▶ **ACTIVITY**
Track down each line below containing the string "pinky" and copy it.

==== MATERIALS PROVIDED

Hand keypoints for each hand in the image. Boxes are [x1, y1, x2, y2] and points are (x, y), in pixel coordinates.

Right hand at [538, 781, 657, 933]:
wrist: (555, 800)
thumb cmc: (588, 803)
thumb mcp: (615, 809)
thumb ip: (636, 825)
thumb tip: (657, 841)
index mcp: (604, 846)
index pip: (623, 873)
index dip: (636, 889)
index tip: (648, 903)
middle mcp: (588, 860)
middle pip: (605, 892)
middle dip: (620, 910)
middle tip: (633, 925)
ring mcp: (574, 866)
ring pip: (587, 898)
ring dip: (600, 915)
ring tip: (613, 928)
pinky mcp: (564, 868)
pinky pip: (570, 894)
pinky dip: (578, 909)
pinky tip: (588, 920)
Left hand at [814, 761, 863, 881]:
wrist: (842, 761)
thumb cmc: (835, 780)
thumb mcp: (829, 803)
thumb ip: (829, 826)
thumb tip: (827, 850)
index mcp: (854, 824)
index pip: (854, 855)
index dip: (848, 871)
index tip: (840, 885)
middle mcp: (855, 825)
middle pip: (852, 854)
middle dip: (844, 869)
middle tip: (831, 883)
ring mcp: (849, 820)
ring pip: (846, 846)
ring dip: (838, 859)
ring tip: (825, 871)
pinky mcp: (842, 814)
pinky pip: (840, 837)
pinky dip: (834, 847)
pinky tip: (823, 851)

========

▶ **RESULT OF THE EXERCISE**
pinky mcp: (564, 868)
pinky pip: (570, 894)
pinky dip: (578, 909)
pinky tip: (588, 920)
pinky mcp: (842, 814)
pinky pip: (840, 837)
pinky dip: (834, 847)
pinky tip: (823, 851)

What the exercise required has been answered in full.